DEV Community: Ajay Gupta

AG-UI + LangGraph Streaming: Technical Implementation Guide

Ajay Gupta — Thu, 11 Sep 2025 10:33:49 +0000

🎯 Purpose

This guide shows how to achieve real-time event streaming from AI workflows to UI using AG-UI protocol with LangGraph StateGraph execution. The approach provides sub-100ms latency for live user feedback during complex AI operations.

🚀 Demo Application

A complete working implementation of this architecture is available at:
https://github.com/cimulink/ai-workflow-engine

The repository includes:

Pure LangGraph + AG-UI server implementation
React frontend with real-time streaming
Document processing workflow example
Complete setup and deployment instructions

📋 AG-UI Protocol Context

AG-UI defines a standardized set of event types for real-time agent-user interaction. Our goal is to adapt our entire LangGraph workflow to generate these predefined events and stream them from backend to frontend for real-time user feedback.

AG-UI Message Types

AG-UI defines several event categories for different aspects of agent communication:

Lifecycle Events

RUN_STARTED, RUN_FINISHED, RUN_ERROR
STEP_STARTED, STEP_FINISHED

Text Message Events

TEXT_MESSAGE_START, TEXT_MESSAGE_CONTENT, TEXT_MESSAGE_END

Tool Call Events

TOOL_CALL_START, TOOL_CALL_ARGS, TOOL_CALL_END

State Management Events

STATE_SNAPSHOT, STATE_DELTA, MESSAGES_SNAPSHOT

Special Events

RAW, CUSTOM

🏗️ Architecture Overview

The system combines three key components:

LangGraph StateGraph - Handles workflow orchestration with nodes and conditional edges
AG-UI Protocol - Defines event types for real-time UI communication
HTTP Streaming - Uses Server-Sent Events (SSE) for browser-compatible streaming

High-Level Architecture

Data Flow Overview

🔧 Core Technical Components

1. asyncio.Queue: Event Management Hub

The asyncio.Queue acts as a thread-safe buffer between LangGraph node execution and HTTP streaming. When LangGraph nodes complete, they place events in the queue. The HTTP streaming endpoint continuously reads from the queue and sends events to the frontend.

Key Benefits:

Thread Safety: Multiple nodes can emit events concurrently
Backpressure: Prevents memory overflow during heavy processing
Order Preservation: Events maintain chronological sequence
Non-blocking: Event production and consumption happen independently

2. yield Keyword: Python Streaming Pattern

Python's yield keyword transforms regular functions into async generators. Instead of returning all results at once, the function yields events one by one as they're produced. This creates a memory-efficient streaming pipeline where events are processed immediately rather than buffered.

**RECORDS PROVIDED:**
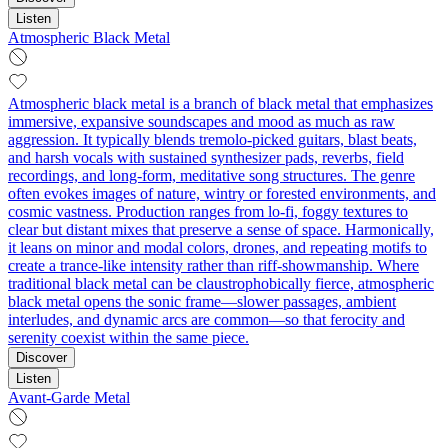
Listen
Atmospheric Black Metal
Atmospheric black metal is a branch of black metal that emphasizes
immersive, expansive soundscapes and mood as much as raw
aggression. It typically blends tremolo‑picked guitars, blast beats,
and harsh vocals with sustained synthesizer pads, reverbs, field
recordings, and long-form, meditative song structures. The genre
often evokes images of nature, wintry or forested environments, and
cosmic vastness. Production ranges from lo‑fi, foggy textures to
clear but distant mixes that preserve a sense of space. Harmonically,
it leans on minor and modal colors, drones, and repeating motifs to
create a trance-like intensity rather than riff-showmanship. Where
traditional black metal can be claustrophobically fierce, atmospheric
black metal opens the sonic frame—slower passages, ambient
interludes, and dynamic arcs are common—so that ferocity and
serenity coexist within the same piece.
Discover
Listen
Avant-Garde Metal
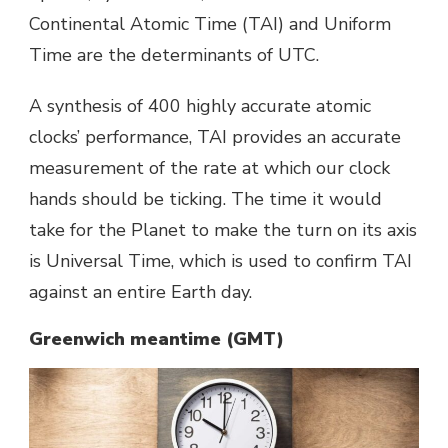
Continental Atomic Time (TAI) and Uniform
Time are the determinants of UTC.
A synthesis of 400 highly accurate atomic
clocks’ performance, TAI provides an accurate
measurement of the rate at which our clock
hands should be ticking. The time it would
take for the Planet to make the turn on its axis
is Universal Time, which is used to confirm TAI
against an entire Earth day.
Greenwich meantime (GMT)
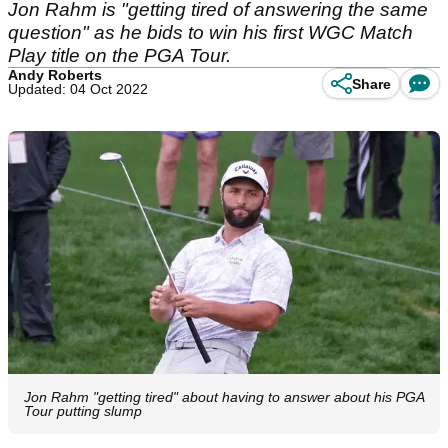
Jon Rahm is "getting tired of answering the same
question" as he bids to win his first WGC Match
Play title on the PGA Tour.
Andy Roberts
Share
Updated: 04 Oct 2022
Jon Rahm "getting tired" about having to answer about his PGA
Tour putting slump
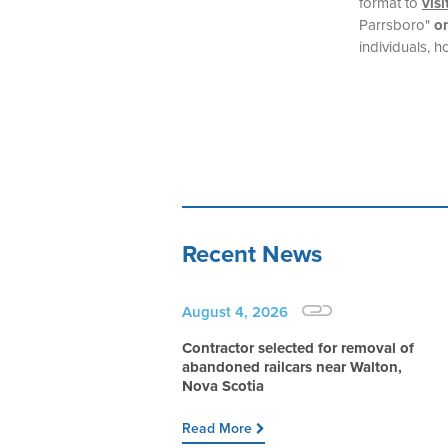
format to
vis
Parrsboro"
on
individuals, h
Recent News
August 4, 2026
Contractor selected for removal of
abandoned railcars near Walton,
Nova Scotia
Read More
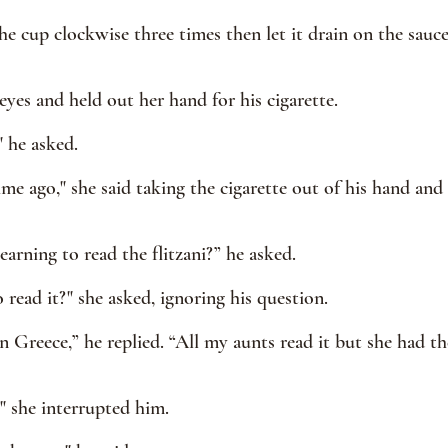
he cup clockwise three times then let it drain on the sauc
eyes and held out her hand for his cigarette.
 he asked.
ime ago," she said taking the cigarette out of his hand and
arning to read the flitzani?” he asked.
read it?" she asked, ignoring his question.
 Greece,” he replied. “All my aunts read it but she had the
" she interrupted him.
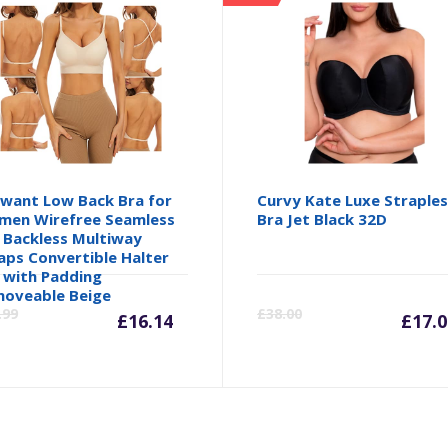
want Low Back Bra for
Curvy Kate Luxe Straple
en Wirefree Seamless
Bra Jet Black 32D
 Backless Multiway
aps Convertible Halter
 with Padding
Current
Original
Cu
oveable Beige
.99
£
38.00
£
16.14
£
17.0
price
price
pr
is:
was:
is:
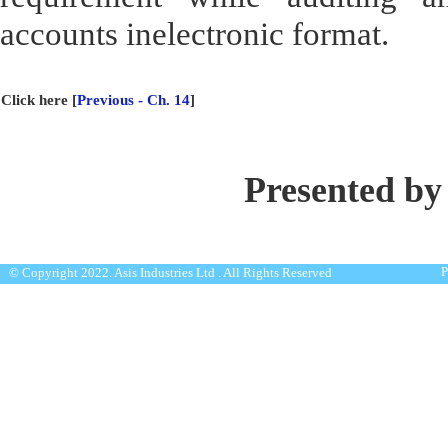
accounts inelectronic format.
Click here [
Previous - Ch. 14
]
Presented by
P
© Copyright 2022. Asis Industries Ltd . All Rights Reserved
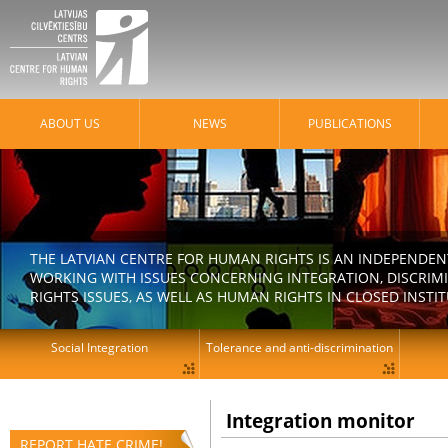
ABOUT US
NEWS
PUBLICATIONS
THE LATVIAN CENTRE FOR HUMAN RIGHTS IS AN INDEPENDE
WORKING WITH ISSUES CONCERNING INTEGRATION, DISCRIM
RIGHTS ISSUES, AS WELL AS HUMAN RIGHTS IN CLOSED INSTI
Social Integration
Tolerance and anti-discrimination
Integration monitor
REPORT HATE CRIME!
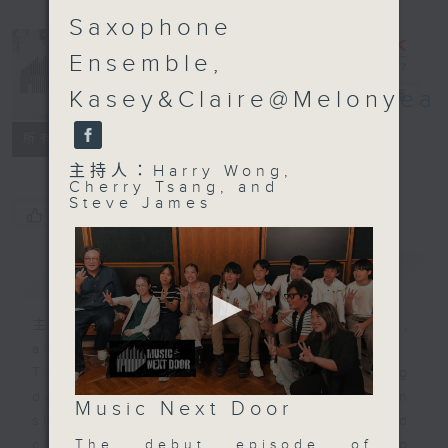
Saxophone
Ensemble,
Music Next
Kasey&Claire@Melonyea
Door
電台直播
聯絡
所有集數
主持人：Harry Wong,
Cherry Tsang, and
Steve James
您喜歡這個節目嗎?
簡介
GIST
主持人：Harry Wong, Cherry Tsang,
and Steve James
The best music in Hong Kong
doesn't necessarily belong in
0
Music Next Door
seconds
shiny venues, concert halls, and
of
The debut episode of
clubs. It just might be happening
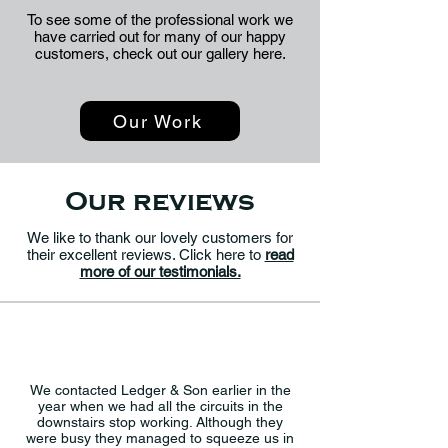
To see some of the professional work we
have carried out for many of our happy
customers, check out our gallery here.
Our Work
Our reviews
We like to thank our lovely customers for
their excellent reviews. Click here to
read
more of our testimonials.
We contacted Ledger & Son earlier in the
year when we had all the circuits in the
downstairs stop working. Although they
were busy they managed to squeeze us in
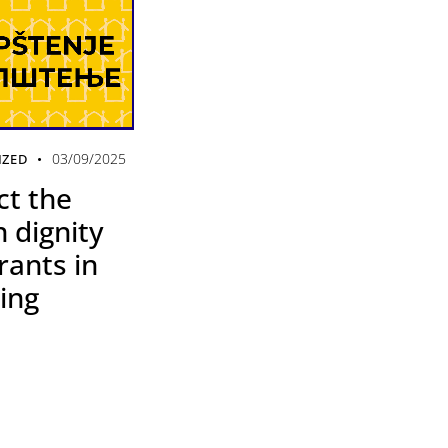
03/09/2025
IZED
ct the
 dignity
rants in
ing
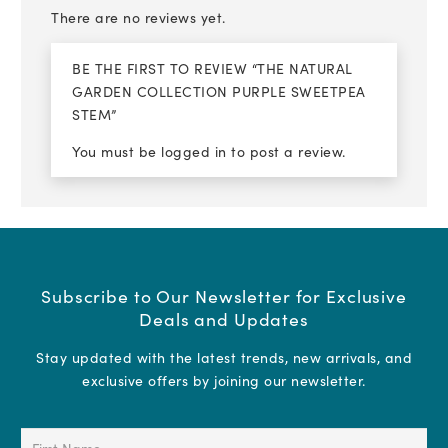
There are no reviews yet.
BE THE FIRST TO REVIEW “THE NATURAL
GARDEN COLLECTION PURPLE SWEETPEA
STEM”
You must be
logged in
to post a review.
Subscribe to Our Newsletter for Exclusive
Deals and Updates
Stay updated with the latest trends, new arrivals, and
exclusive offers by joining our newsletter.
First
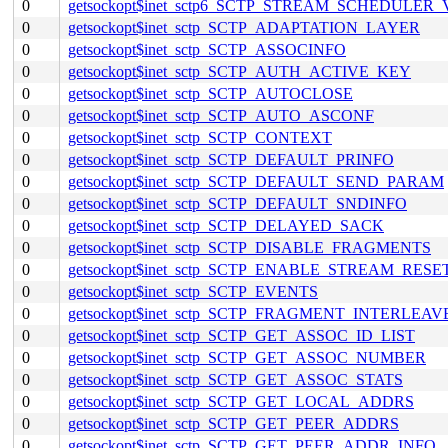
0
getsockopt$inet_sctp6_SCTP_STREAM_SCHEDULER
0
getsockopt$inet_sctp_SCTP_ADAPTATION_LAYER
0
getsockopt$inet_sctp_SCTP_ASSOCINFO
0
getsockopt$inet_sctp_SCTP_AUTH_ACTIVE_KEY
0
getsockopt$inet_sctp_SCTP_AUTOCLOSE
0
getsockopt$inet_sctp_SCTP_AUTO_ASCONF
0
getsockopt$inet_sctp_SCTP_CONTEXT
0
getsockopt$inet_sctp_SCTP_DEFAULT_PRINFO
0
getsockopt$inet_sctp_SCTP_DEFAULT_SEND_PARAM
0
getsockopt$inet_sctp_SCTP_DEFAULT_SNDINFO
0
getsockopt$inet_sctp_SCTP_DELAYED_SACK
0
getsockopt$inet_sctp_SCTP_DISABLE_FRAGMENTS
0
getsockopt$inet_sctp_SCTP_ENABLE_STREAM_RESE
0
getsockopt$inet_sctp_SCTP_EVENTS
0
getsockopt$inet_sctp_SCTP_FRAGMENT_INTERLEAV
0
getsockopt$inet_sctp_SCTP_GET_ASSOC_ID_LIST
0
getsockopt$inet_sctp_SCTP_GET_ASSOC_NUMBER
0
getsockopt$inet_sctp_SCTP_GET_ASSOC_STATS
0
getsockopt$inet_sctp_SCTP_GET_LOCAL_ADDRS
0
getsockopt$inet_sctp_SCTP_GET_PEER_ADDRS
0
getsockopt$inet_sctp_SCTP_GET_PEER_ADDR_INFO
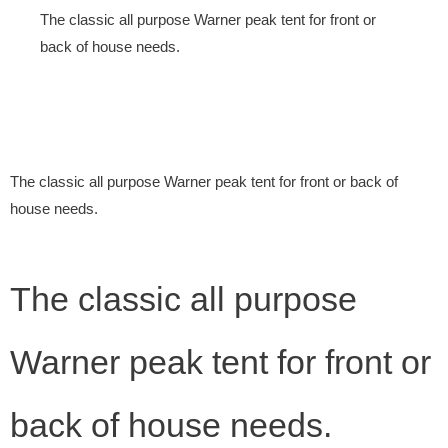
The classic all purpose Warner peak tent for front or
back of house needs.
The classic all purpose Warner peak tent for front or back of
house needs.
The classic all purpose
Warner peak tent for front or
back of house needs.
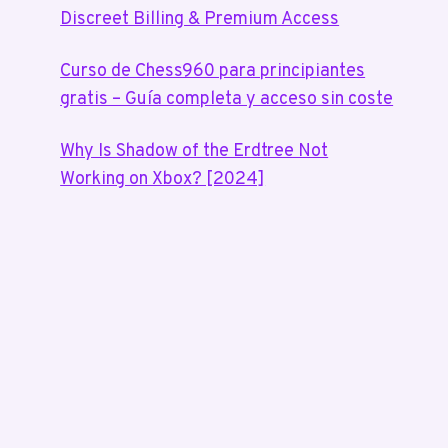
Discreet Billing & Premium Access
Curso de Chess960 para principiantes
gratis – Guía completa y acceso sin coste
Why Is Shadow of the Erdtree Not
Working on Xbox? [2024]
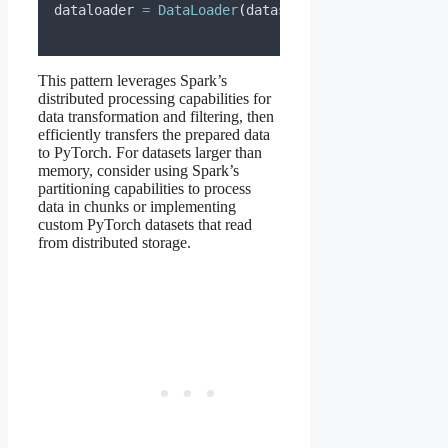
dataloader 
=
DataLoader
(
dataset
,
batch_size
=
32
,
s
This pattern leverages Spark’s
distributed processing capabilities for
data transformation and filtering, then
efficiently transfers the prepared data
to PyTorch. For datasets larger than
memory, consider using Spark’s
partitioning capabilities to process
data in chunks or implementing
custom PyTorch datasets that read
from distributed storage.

**ASSIGNMENT 1:** In the AG-UI streaming guide, transcribe the stretch from "1. asyncio.Queue: Event" through "to the frontend.".
**ASSIGNMENT 2:**
Answer these questions from the AG-UI streaming guide:
(a) What latency does the approach provide for live user feedback?
(b) What does the HTTP Streaming component use for browser-compatible streaming?
(c) Which Python keyword turns regular functions into async generators?
**ASSIGNMENT 3:** Take the AG-UI streaming guide further, continuing from its last sentence.

**ANSWER 1:**
1. asyncio.Queue: Event Management Hub

The asyncio.Queue acts as a thread-safe buffer between LangGraph node execution and HTTP streaming. When LangGraph nodes complete, they place events in the queue. The HTTP streaming endpoint continuously reads from the queue and sends events to the frontend.

**ANSWER 2:**
(a) Sub-100ms latency.
(b) Server-Sent Events (SSE).
(c) yield.

**ANSWER 3:**
Streaming Benefits:

Memory Efficient: Events are yielded as produced, not stored
Real-time: Zero buffering delay between event production and consumption
Lazy Evaluation: Execution pauses until next event is requested
Natural Flow Control: Consumer controls processing pace

3. Custom AGUIStreamingCheckpointer: State + Events

This extends LangGraph's built-in SqliteSaver checkpointer to automatically emit AG-UI events whenever workflow state changes. Every time a node completes and LangGraph saves a checkpoint, the custom checkpointer also emits a corresponding AG-UI event.

Checkpointer Advantages:

Automatic Events: No manual event emission required in nodes
State Consistency: Events always reflect actual LangGraph state
Unified Persistence: Database and streaming work together
Recovery Support: Failed workflows can resume with complete event history

4. HTTP Streaming: Server-Sent Events (SSE)

FastAPI serves AG-UI events using Server-Sent Events format. SSE is a web standard that allows servers to push data to browsers over a single HTTP connection. Each event is formatted as data: {json}\n\n and sent immediately to the client.

SSE Benefits Over WebSocket:

Simpler Protocol: Standard HTTP, no connection upgrades needed
Auto-Reconnection: Browsers handle reconnection automatically
Firewall Friendly: Uses standard HTTP ports, works through proxies
One-Way Optimal: Perfect for event streaming (no bidirectional needed)
Better Debugging: Standard HTTP tools work (curl, Postman)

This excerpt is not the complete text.